15. There Is A Remaining Mystery Around Nicky’s Death
This Is Us has repeatedly shown a flashback of Jack at war, cradling a fellow soldier. We were led to believe that soldier was a dying Nicky. But, “Vietnam” reveals the injured vet is a young Willie. So, how did Nicky die?
16. There Is Also A Mystery Around How Jack Became Staff Sergeant
By the time we meet Jack in the “present” timeline in Vietnam, he has been there less than 14 months. Yet, he’s already a staff sergeant, which is a fairly high rank for a newbie. Even Jack admits he was promoted very quickly.
Expect a flashback to reveal the story behind Jack’s rank in some heroic, over-the-top way.
17. Jack’s Talent For Gambling Goes Back Further Than We Realized
A major plot point in Jack and Rebecca’s love story is that Jack won a major game of poker before a bunch of shady men stole his winnings. “Vietnam” makes a very subtle reference to that storyline when Jack brings a crate of beer and cigarettes to his soldiers. When they ask how such good luck befell their sergeant, Jack quips, “Still want to play me in high-stakes poker?”

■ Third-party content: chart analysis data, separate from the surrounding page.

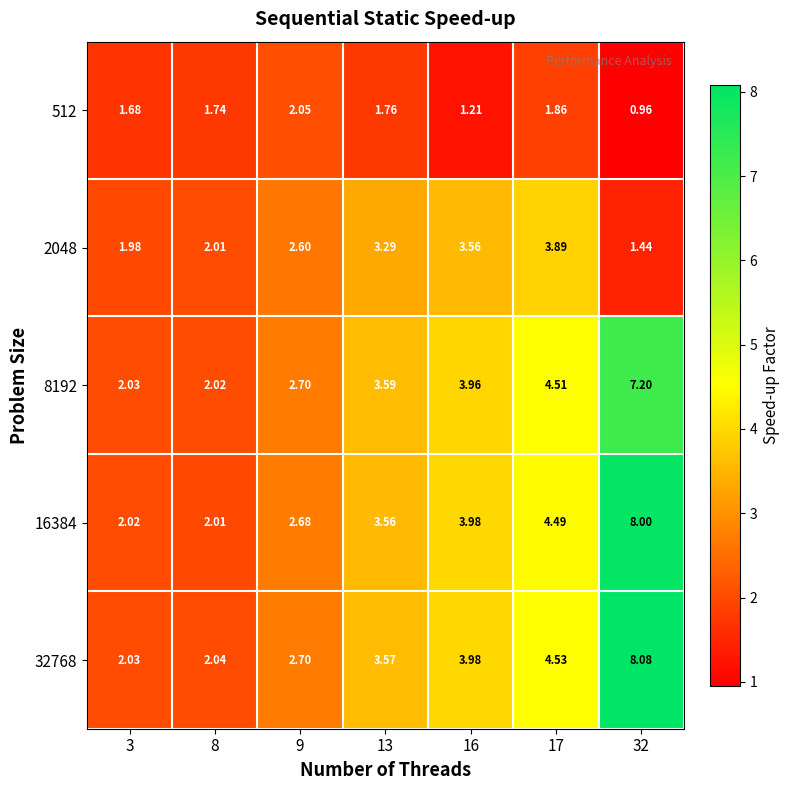

Is the value of 8192 at 8 greater than the value of 16384 at 8?

Yes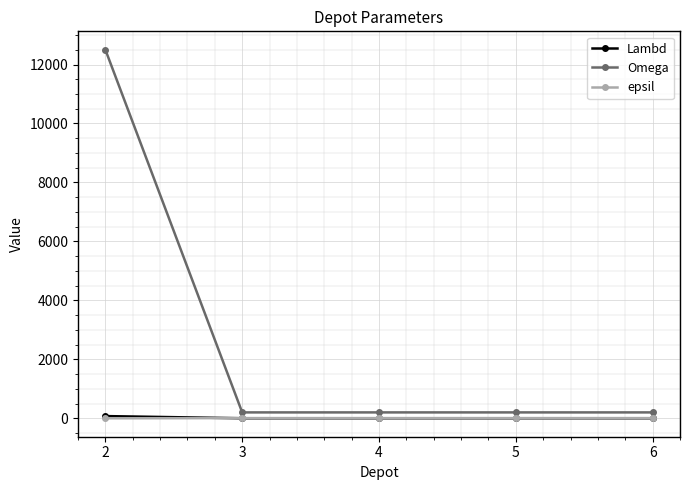

Does the chart have visible grid lines?

Yes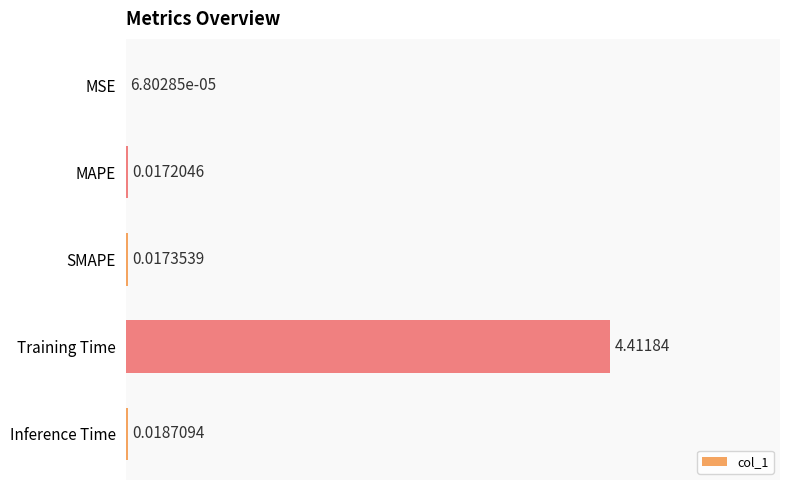

Which has a higher value, MAPE or MSE?

MAPE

Jack has always been amazing at poker.
18. As Usual, Jack Is The Best
Jack continues to be a shining pillar of a man in “Vietnam.” While his fellow soldiers want to speak ill of a child for being Vietnamese, Jack is more than happy to accept a fish from a super cute kid.
This Is Us would never let Jack say a racist word about anyone — especially not a 4-year-old.